_Your instructions_
Reproduce the listing below in full and without alteration, apart from its pictures.

----------------

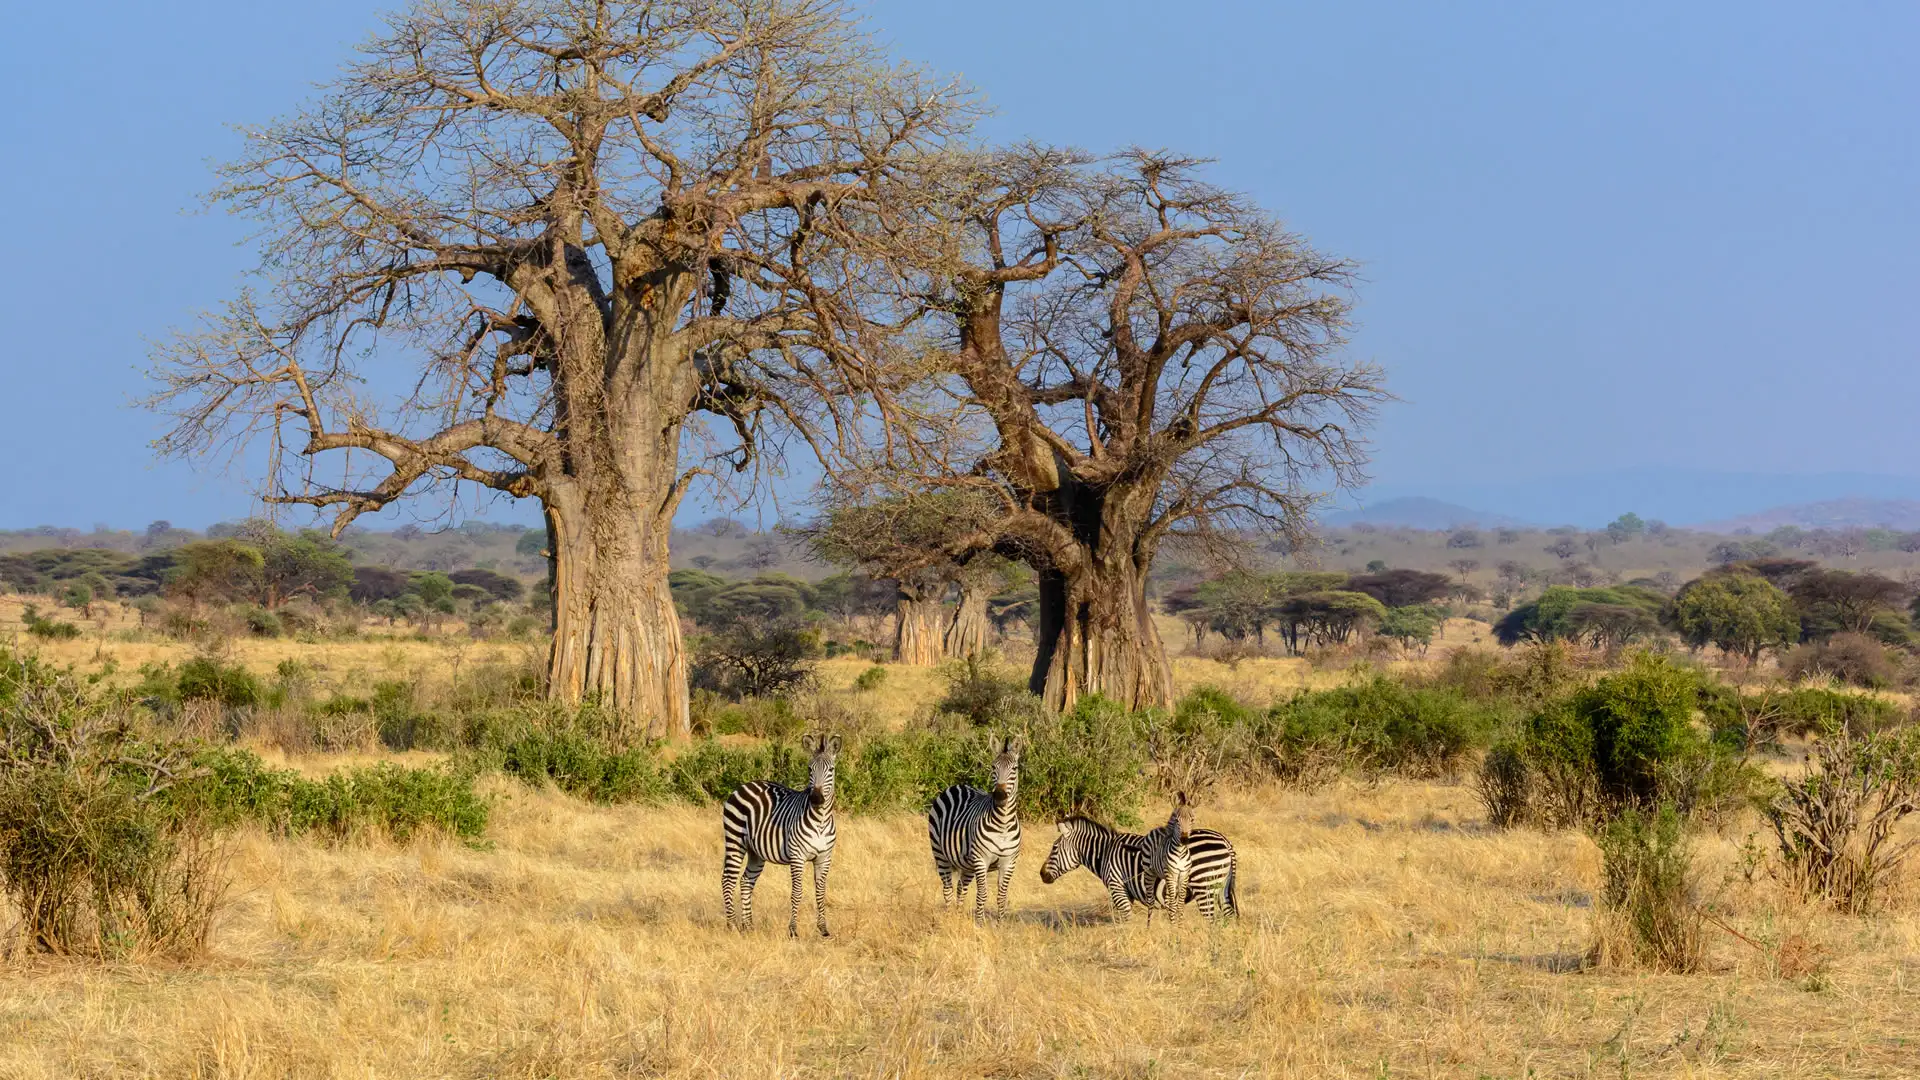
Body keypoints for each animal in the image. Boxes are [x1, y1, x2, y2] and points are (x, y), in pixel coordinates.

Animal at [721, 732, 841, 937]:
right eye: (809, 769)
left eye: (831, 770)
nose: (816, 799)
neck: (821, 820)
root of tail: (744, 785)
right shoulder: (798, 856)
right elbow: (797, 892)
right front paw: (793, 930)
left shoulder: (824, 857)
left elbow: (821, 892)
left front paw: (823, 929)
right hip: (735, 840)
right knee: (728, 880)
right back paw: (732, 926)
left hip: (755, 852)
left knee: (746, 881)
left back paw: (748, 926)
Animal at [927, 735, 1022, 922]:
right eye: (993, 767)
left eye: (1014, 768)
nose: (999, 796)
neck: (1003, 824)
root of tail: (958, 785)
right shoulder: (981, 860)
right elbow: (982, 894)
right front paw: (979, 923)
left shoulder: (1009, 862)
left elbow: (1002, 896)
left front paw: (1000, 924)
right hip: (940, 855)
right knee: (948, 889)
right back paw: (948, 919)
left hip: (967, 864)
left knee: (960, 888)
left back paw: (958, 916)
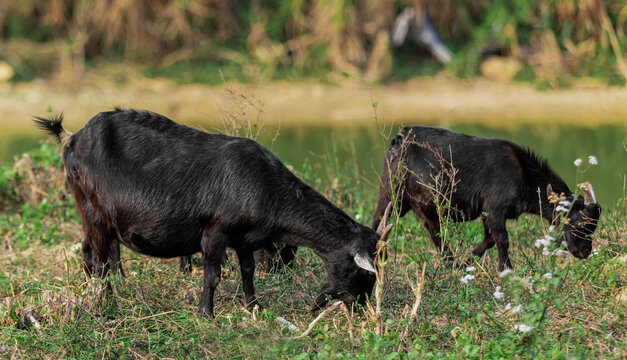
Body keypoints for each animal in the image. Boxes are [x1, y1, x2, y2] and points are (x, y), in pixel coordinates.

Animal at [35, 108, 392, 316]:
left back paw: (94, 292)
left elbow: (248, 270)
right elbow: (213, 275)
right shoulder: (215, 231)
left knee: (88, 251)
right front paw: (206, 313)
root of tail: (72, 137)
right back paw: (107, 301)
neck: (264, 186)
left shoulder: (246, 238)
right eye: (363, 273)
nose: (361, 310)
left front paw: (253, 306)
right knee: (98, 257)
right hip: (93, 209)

----------------

_The answer_
Body keypoints for each animal in the image. Boxes are [x1, y1, x2, y2] and points are (x, y), in pixel coordinates.

Animal at [721, 732, 841, 937]:
right eye: (809, 769)
left eye: (831, 770)
nose: (816, 799)
neck: (821, 820)
root of tail: (744, 785)
right shoulder: (798, 856)
right elbow: (797, 892)
right front paw: (793, 930)
left shoulder: (824, 857)
left elbow: (821, 892)
left front paw: (823, 929)
right hip: (735, 840)
right knee: (728, 880)
right back paw: (732, 926)
left hip: (755, 852)
left knee: (746, 881)
left back paw: (748, 926)
Animal at [927, 735, 1022, 922]:
right eye: (993, 767)
left eye: (1014, 768)
nose: (999, 796)
neck: (1003, 824)
root of tail: (958, 785)
right shoulder: (981, 860)
right elbow: (982, 894)
right front paw: (979, 923)
left shoulder: (1009, 862)
left elbow: (1002, 896)
left front paw: (1000, 924)
right hip: (940, 855)
right knee: (948, 889)
right back paw: (948, 919)
left hip: (967, 864)
left knee: (960, 888)
left back paw: (958, 916)
Body keypoints for each animal in the image. Boxes are [x1, y1, x2, y2] and points are (x, y), in pixel coordinates.

Animal at [35, 108, 392, 316]:
left back paw: (94, 292)
left elbow: (248, 270)
right elbow: (213, 275)
right shoulder: (215, 231)
left knee: (88, 251)
right front paw: (206, 313)
root of tail: (72, 137)
right back paw: (107, 301)
neck: (264, 186)
left shoulder: (246, 238)
right eye: (363, 273)
nose: (361, 310)
left front paw: (253, 306)
right knee: (98, 257)
right hip: (93, 209)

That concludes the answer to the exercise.